**Task brief**.
Return every line of the records below word for word, omitting the pictures.

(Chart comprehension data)
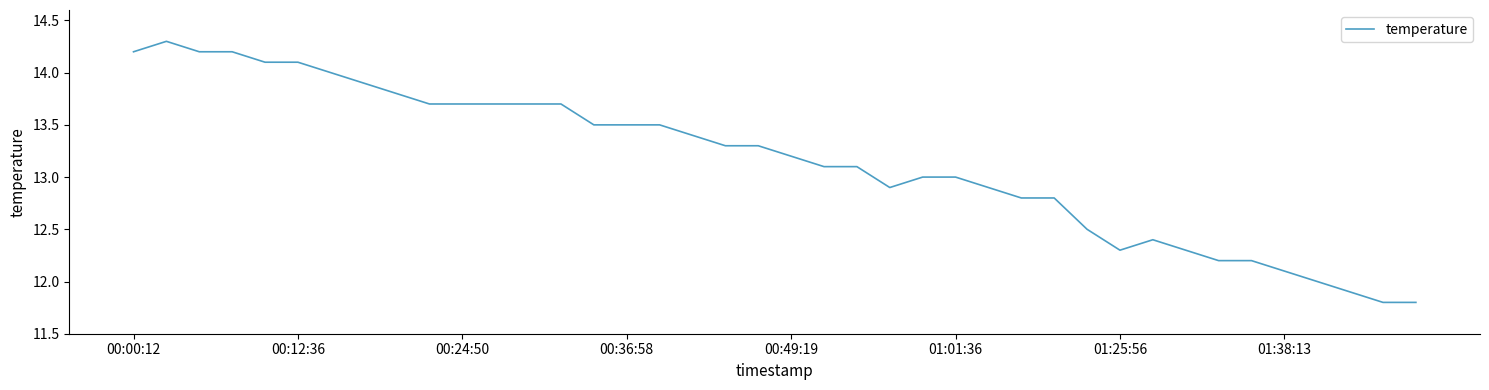

What is the maximum value shown in the chart?

14.3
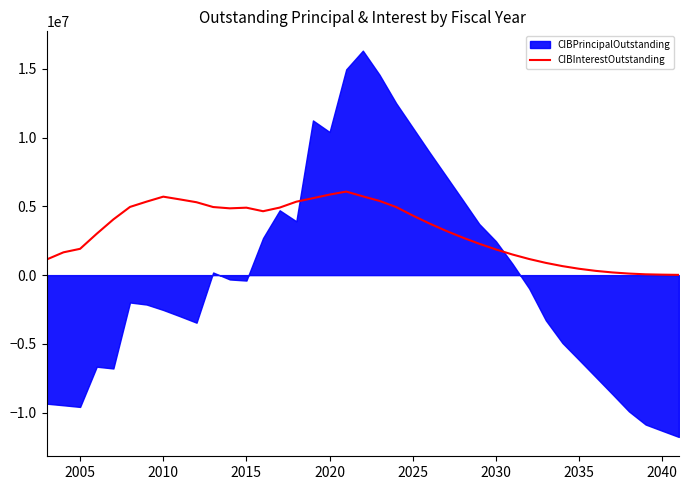

What is the difference between the maximum and minimum values?

6057975.5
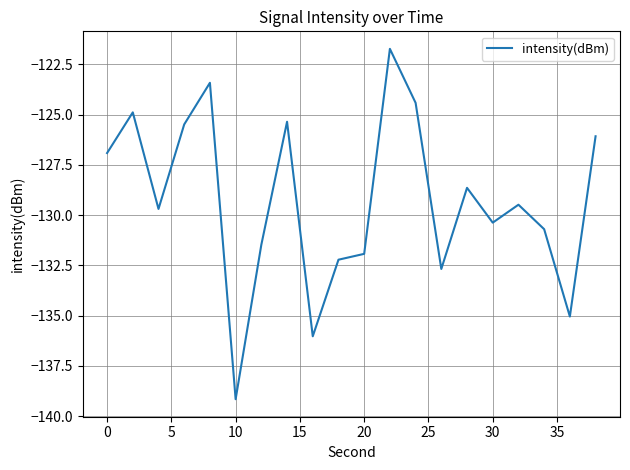

What is the minimum value shown in the chart?

-139.2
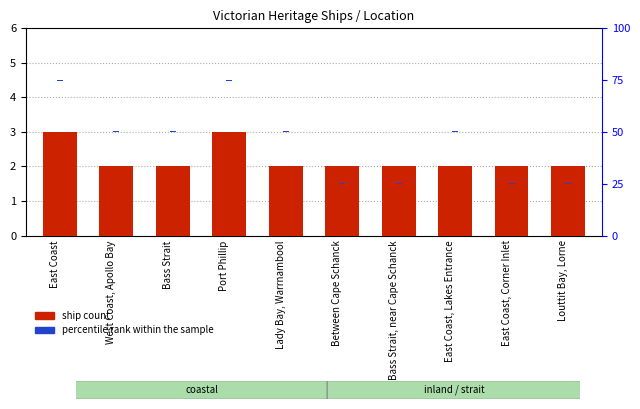

List the series in order of their peak value, highest first.

ship count, percentile rank within the sample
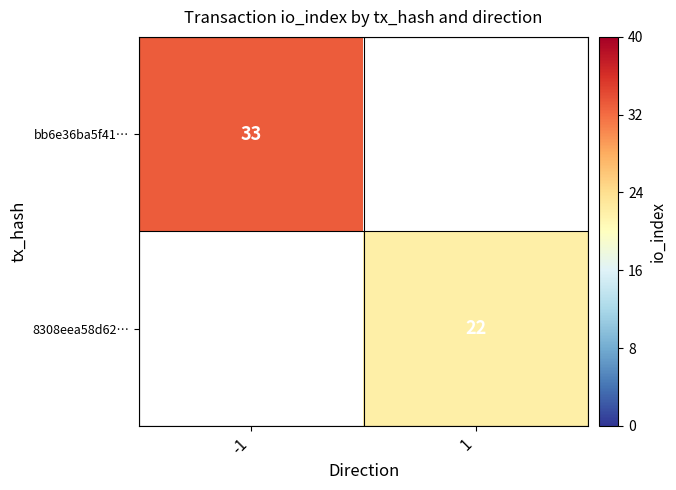

Is the value of bb6e36ba5f41… at -1 greater than the value of 8308eea58d62… at 1?

Yes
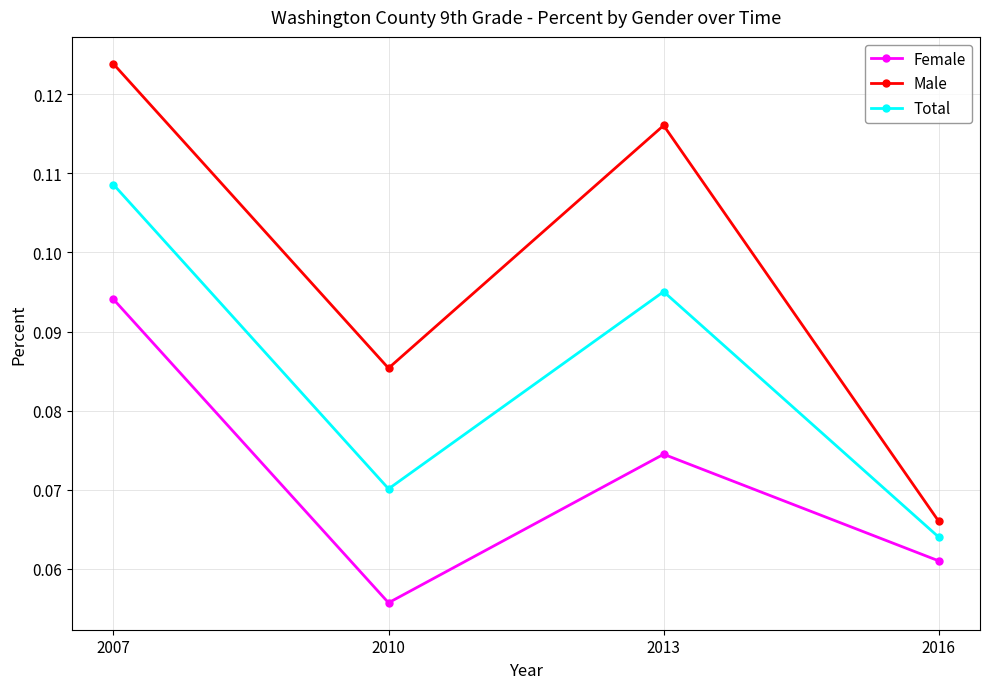

Is the value of Female at 2016 greater than the value of Total at 2013?

No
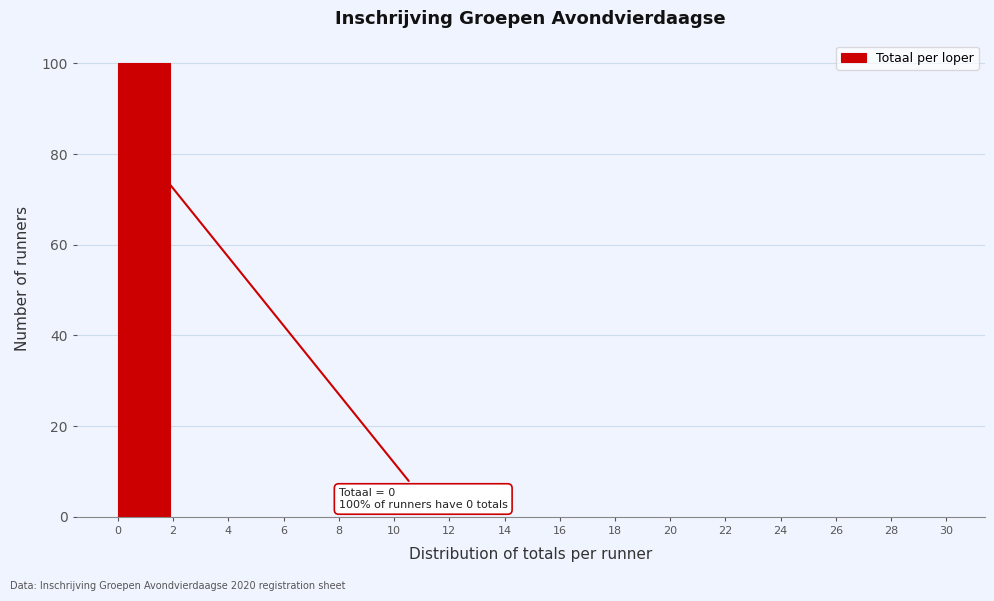

Which range on the x-axis has the tallest bar?

0 to 2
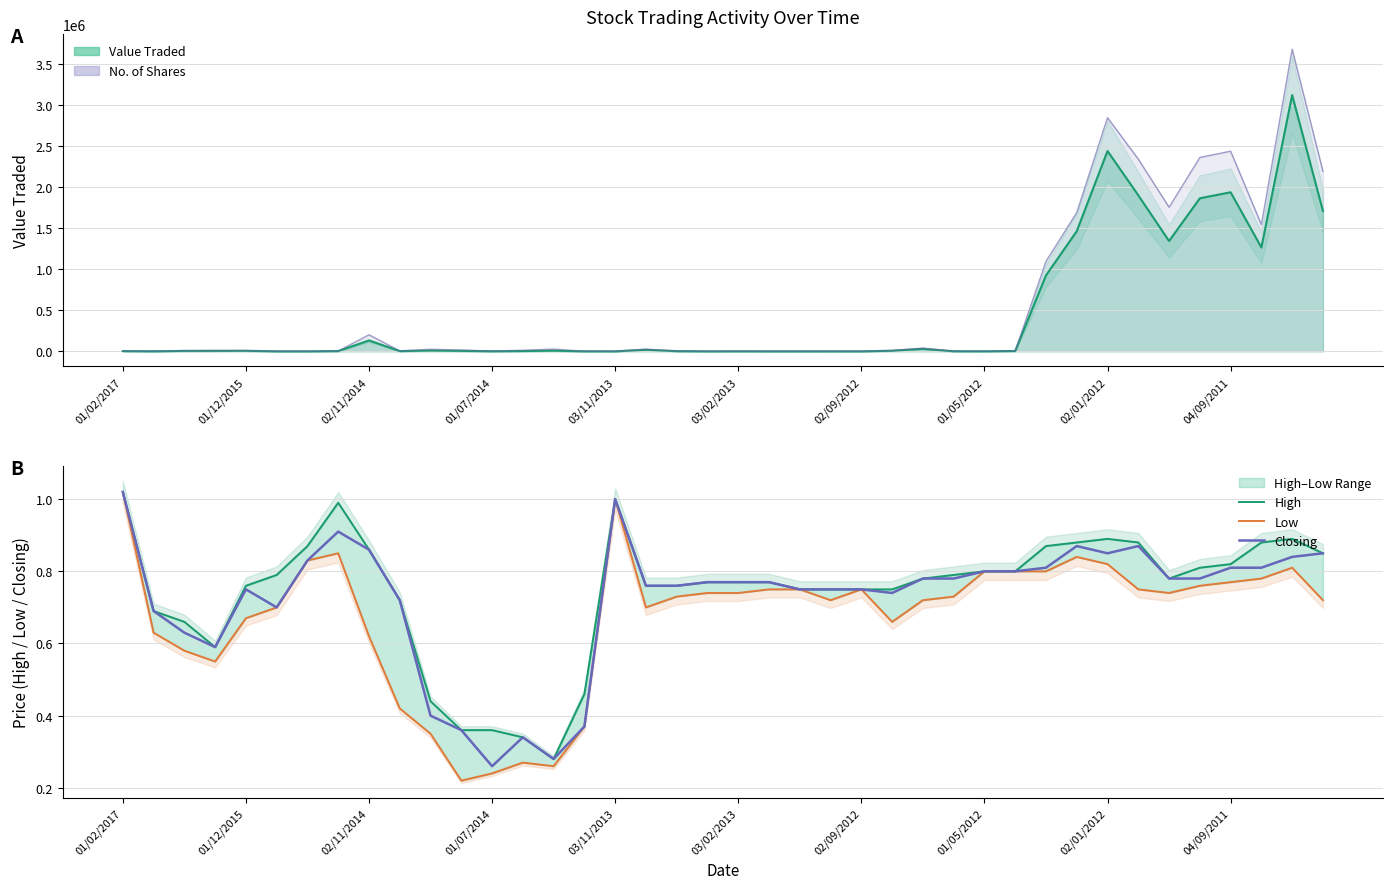

How many lines are shown in the chart?

3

**Written solution**.
What is the maximum value shown in the chart?

14.3

What is the difference between the maximum and minimum values?

6057975.5

What is the minimum value shown in the chart?

-139.2

List the series in order of their peak value, highest first.

ship count, percentile rank within the sample

Is the value of bb6e36ba5f41… at -1 greater than the value of 8308eea58d62… at 1?

Yes

Is the value of Female at 2016 greater than the value of Total at 2013?

No

Which range on the x-axis has the tallest bar?

0 to 2

How many lines are shown in the chart?

3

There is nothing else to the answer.